L'héritage se comprend enfin par rapport à la figure de Maurice Garrel, père du cinéaste et grand-père de l'acteur décédé en juin dernier. Le film était probablement terminé. La présence de l'acteur, à nouveau dans le rôle du grand-père du héros comme dans Les Amants réguliers, se voit chargée d'une puissance affective quasiment surréelle qui irise son rôle fictionnel. Nimbé d'une bien étrange aura, Maurice Garrel apparaît sous une lumière virginale à son petit-fils agonisant à l'hôpital et à qui il raconte un souvenir de guerre. La surdité réelle du vieil acteur manifesterait déjà un retrait, un ailleurs spectral. Le téléscopage entre la mort fictionnelle du grand-père de Frédéric et le décès réel du grand-père de l'acteur induit alors une « discordance des temps » (Ernst Bloch) selon laquelle le temps de la fiction apparaît rétrospectivement devoir précéder le temps de la réalité. Précession luciférienne : l'angélisme de Philippe Garrel se double d'un luciférisme au nom duquel le cinéma, définitivement l'art des fantômes, peut pré-voir les spectres dont toute l'existence des vivants sera marquée. Comme des « cicatrices intérieures » qui seraient la marque des morts sur les vivants exprimant un mandat symbolique particulier : l'obligation éthique de fidélité. La figure du grand-père dans Un été brûlant est alors à son petit-fils ce que la révolution est à son ami qui lui survivra en emportant avec lui son secret : l'objet transcendantal qui fait briller dans la nuit du réel le point de lumière imaginaire d'une vie autrement vivable, cela au nom des personnes passées (le grand-père des révolutions passées) et celles à venir (l'enfant de la révolution future). Une vie enfin vivable dans un autre monde possible qui, parce qu'il serait pur autant du fascisme (de l’État comme du capital) que du désamour (tous les deux identiques dans leur volonté partagée de néant), ne serait alors plus immonde.

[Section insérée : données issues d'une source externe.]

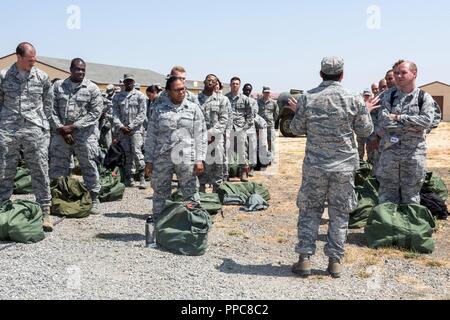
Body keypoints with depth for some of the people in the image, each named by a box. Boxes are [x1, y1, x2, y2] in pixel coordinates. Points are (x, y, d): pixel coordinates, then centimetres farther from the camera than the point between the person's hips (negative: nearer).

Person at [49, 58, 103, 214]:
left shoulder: (92, 88, 0)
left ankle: (94, 198, 11)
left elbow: (96, 112, -7)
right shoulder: (58, 86, 7)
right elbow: (52, 109, 4)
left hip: (84, 134, -2)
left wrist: (73, 127, -11)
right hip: (60, 133, 3)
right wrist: (61, 129, -8)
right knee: (57, 167, 7)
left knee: (89, 166, 1)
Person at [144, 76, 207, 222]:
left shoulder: (193, 109, 6)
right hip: (162, 159, 1)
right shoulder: (159, 109, 7)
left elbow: (201, 136, 3)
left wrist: (199, 159, -5)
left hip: (186, 159, -1)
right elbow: (151, 136, 8)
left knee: (191, 194, 1)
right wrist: (149, 161, 4)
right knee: (160, 194, 9)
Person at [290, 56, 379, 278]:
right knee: (339, 214, 10)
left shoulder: (307, 98, -4)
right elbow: (365, 131, 3)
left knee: (309, 210, 11)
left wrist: (297, 112, 22)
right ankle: (335, 261, 14)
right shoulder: (354, 99, -5)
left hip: (314, 165, 0)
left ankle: (304, 259, 10)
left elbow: (296, 129, 4)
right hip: (344, 166, 0)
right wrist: (366, 112, 20)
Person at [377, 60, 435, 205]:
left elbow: (426, 120, -15)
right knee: (387, 191, 9)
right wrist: (408, 127, -15)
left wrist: (399, 118, -14)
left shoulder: (424, 98, 1)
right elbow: (384, 121, -8)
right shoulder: (389, 97, 5)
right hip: (390, 151, 2)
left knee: (411, 193, 8)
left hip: (414, 152, -2)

L’étrange trajectoire de l'affect, tantôt débouchant dans l’infamie, tantôt sublimée dans le pardon tranquille, produit chez André Téchiné un romanesque qui se tient encore un peu parce que, a minima, il évite déjà de trébucher sur ses propres clichés. Ce romanesque, même claudiquant, même convalescent, vaut certes peut-être moins que, dans Un été brûlant de Phillipe Garrel, l’éthique de l’amitié et de l’espoir révolutionnaire quand défaille la communauté des amoureux et fait défaut le communisme. Mais elle vaut aussi infiniment mieux que les fictions de la résilience imaginées par Christophe Honoré qui satisfont ou rassurent davantage les lecteurs de Boris Cyrulnik que les amateurs d’un romanesque qui aurait choisi d’hésiter, plutôt qu’entre frivolité et fidélité, entre pardon et impardonnable comme chez André Téchiné. Ou bien qui aurait su tenir dans le même élan, malgré le dépeuplement et l'épuisement, réalité de la communauté des amis et des amants et possibilité de la révolution comme chez Philippe Garrel.